L’esprit du présent peut en cette occasion avoir un aperçu du futur et affirme  que la place de Tim sera vide l’an prochain, mais Scrooge ne disait –il pas que « Cela réduira le surplus de population ? » On montre rarement aussi dans les adaptations le fait que l’esprit du Noël présent  cache sous sa robe deux enfants appelés Ignorance et Misère, que Scrooge doit craindre plus que tout. Puis l’esprit du Noël présent, dont l’existence est courte, vieillit d’un coup et tombe en poussière.



Le troisième esprit se manifeste sous l'aspect de la Faucheuse (cape noire) et ne dit jamais rien mais montre tout du doigt.

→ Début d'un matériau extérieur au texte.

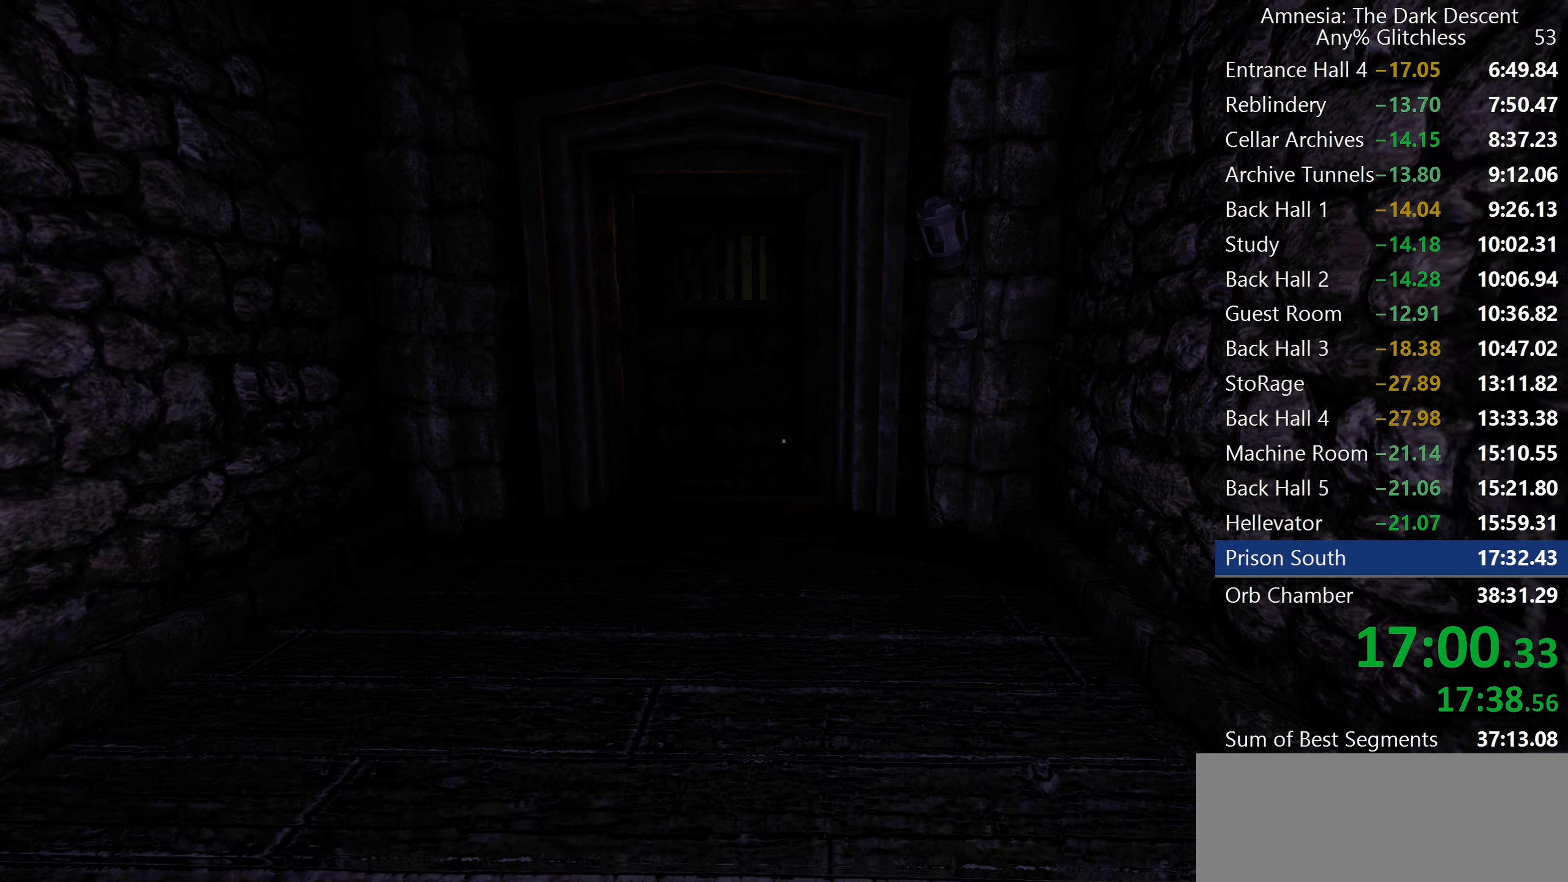
{"keys": ["shift", "w"], "mouse": [], "events": []}
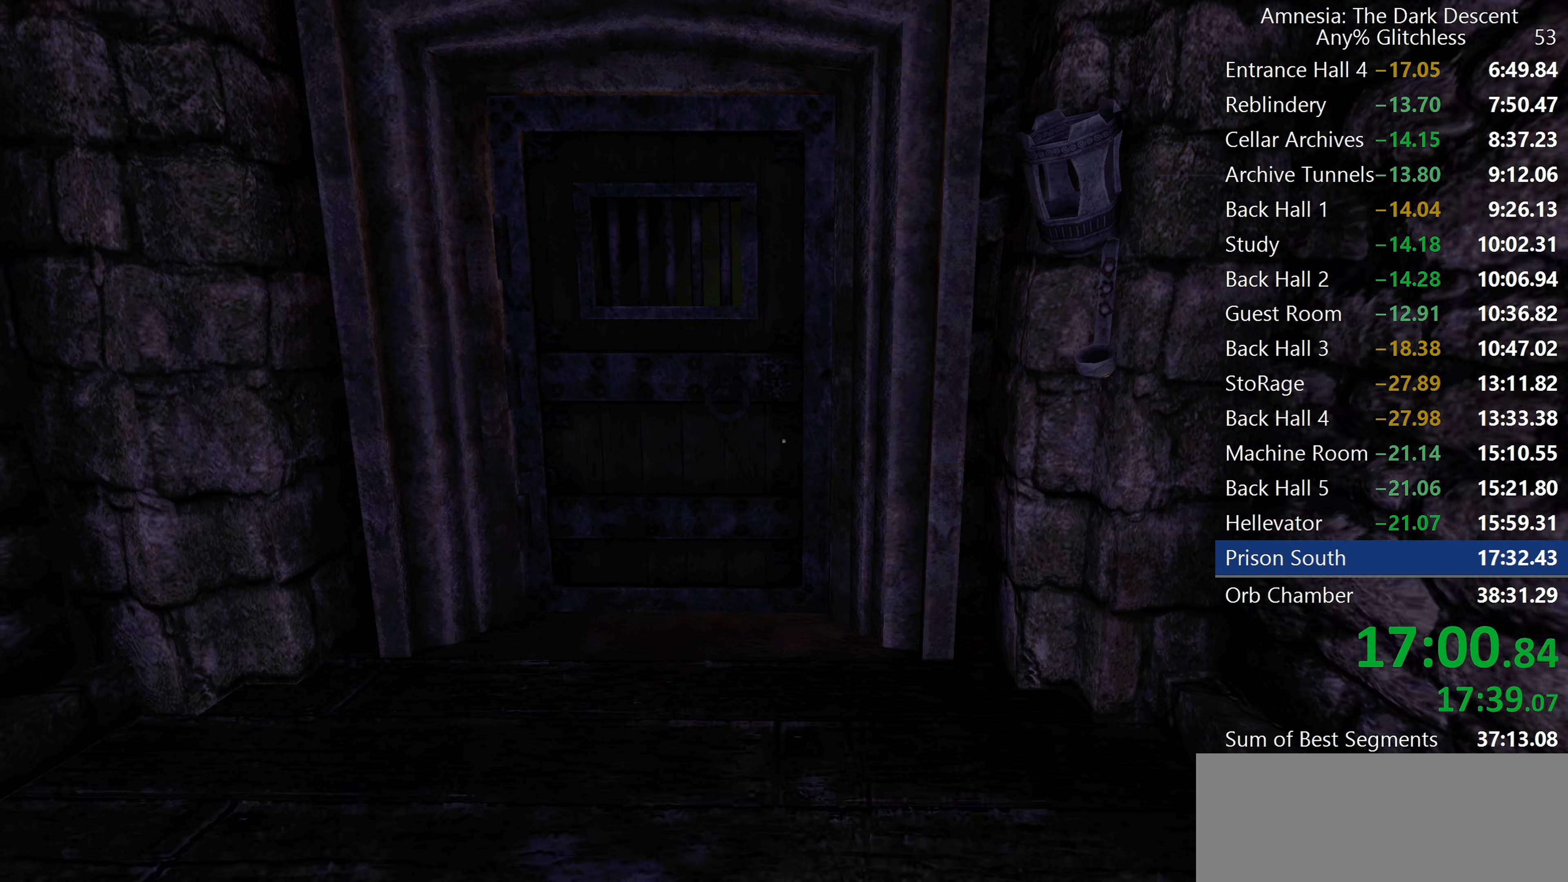
{"keys": ["shift", "w"], "mouse": [], "events": [[117, "d", "down"], [117, "mouse_left", "down"], [483, "d", "up"], [483, "mouse_left", "up"]]}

 Dans le futur, Scrooge entend des notables se réjouir du décès d'un vieillard qui serait mort seul puis voit sa servante revendre les rideaux de son lit en affirmant qu’ils ne serviront plus. Scrooge commence à se douter de l’identité du mort, et hélas il n’est pas le seul trépassé. Chez les Crachitt, ceux-ci pleurent la perte récente de Tiny Tim. Scrooge voit la tombe du garçon au cimetière, mais aussi une fosse neuve, surmontée d’une pierre tombale où est inscrit le nom d’Ebnezer Scrooge. Devant les flammes de l’enfer qui s’échappent de la fosse, Scrooge jure à l’esprit du futur qu’il compte changer de conduite.



Scrooge s’éveille dans son lit et c’est toujours le matin de Noël. Il court acheter puis envoyer une dinde chez Bob Crachitt, annonce à Fred qu’il partagera son dîner de réveillon, et recroise les gentlemens  de la veille qui cette fois obtiennent de lui une somme élevée. Puis il annonce aux Crachitt qu’il prendra Bob comme associé avec un meilleur salaire. Tiny Tim, à qui on pourra payer des soins, ne mourra pas, et Scrooge devient comme un second père pour lui.  On ne connaitra pas, par la suite, d’homme fêtant Noël avec plus d’enthousiasme.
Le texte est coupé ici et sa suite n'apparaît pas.